Paul Johnson

Personal information
- Born: 18 July 1972 (age 54)

Sport

Men's singles
- Highest ranking: No. 4 (December 1998)

Medal record
Men's squash
Representing England
Commonwealth Games
| Gold medal – first place | 1998 Kuala Lumpur | Doubles |
| Bronze medal – third place | 1998 Kuala Lumpur | Singles |
| Bronze medal – third place | 2002 Manchester | Doubles |
European Team Championships
| Gold medal – first place | 1996 Amsterdam | Team |
| Gold medal – first place | 1997 Odense | Team |
| Gold medal – first place | 1998 Helsinki | Team |
| Gold medal – first place | 1999 Linz | Team |
| Gold medal – first place | 2000 Vienna | Team |
| Gold medal – first place | 2002 Böblingen | Team |

= Paul Johnson (squash player) =

English squash player (born 1972)

Paul Johnson (born 18 July 1972) is a former professional squash player from England. He reached a career-high world ranking of World No. 4 in 1998 and won a gold medal at the Commonwealth Games.

== Biography ==
Johnson played for Greenwich in the London Youth Games when growing up and was inducted into the London Youth Games Hall of Fame in 2011. At the 1998 Commonwealth Games, he won a gold medal for England in Kuala Lumpur, in the men's doubles (partnering Mark Chaloner), and a bronze medal in the men's singles. Johnson won the British National Championship title in 1999.

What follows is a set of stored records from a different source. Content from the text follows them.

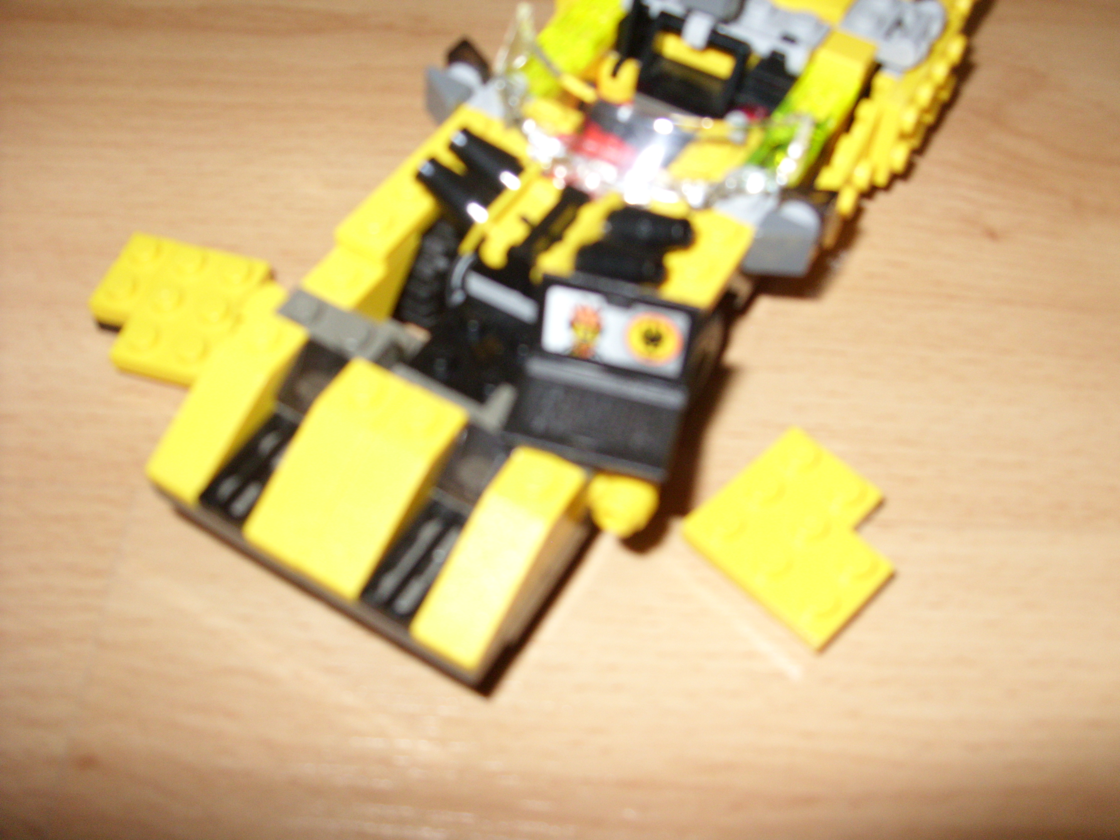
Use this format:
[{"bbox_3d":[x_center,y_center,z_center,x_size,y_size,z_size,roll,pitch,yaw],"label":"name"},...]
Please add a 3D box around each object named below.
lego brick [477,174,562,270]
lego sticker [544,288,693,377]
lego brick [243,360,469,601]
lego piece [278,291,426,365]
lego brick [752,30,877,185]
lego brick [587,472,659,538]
[{"bbox_3d":[-0.006,-0.025,0.169,0.004,0.007,0.018,38,61,-2],"label":"lego brick"},{"bbox_3d":[0.006,-0.010,0.143,0.020,0.008,0.001,15,13,35],"label":"lego sticker"},{"bbox_3d":[-0.024,0.006,0.147,0.016,0.011,0.024,27,59,15],"label":"lego brick"},{"bbox_3d":[-0.028,-0.011,0.160,0.018,0.005,0.007,27,59,15],"label":"lego piece"},{"bbox_3d":[0.036,-0.045,0.178,0.008,0.011,0.025,27,59,15],"label":"lego brick"},{"bbox_3d":[0.008,0.010,0.150,0.009,0.009,0.009,27,59,15],"label":"lego brick"}]

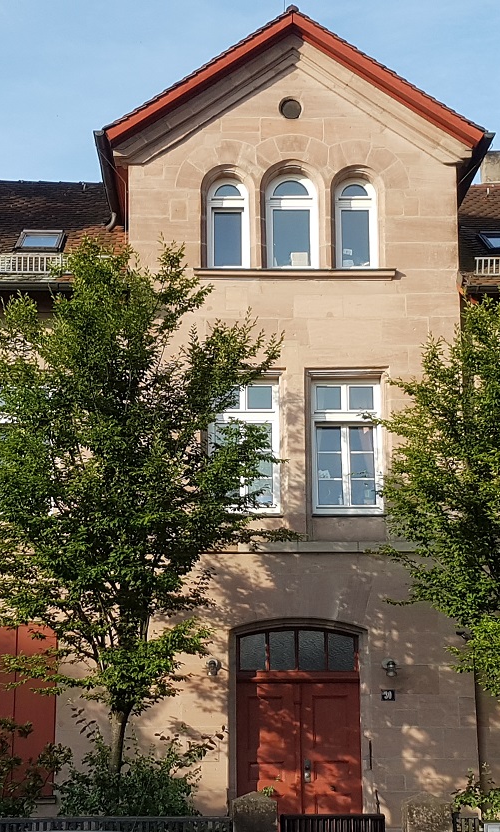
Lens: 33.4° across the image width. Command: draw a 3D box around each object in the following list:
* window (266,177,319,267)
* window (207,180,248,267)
[{"bbox_3d":[0.578,-2.679,11.463,0.731,1.338,0.140,0,-7,-2],"label":"window"},{"bbox_3d":[-0.287,-2.642,11.423,0.589,1.276,0.140,0,-7,-2],"label":"window"}]

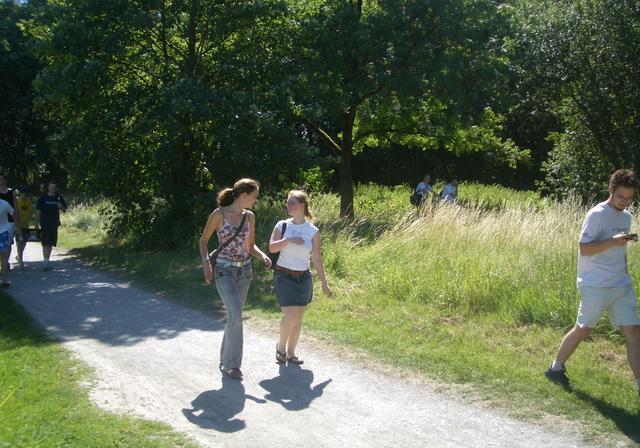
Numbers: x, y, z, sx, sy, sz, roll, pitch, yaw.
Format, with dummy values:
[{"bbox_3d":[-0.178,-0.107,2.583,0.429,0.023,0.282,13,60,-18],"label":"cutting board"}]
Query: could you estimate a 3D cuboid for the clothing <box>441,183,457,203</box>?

Johnson was involved in a remarkable match in the first round of the British Open against Peter Nicol in 1997. In the third game, Johnson held a match-ball and appeared to win the point. The two players shook hands and walked off court, but the referee called them back and made them replay the disputed point. Nicol then went on to win the match (and ultimately reached the final).

Johnson won six gold medals for the England men's national squash team at the European Squash Team Championships from 1996 to 2002.

Johnson won another medal at the Commonwealth Games, after winning a bronze in the men's doubles with Mark Chaloner for the 2002 England team at the 2002 Commonwealth Games in Manchester.

Currently, Johnson is one of the main PSA SquashTV commentators, together with Joey Barrington. They are regarded as the humorous duo on this channel, often resorting to typical banter. Paul Johnson's favourite scoreline is 2–2 in the 5th game, accompanied by the catchphrase "There is nothing between them, Joey".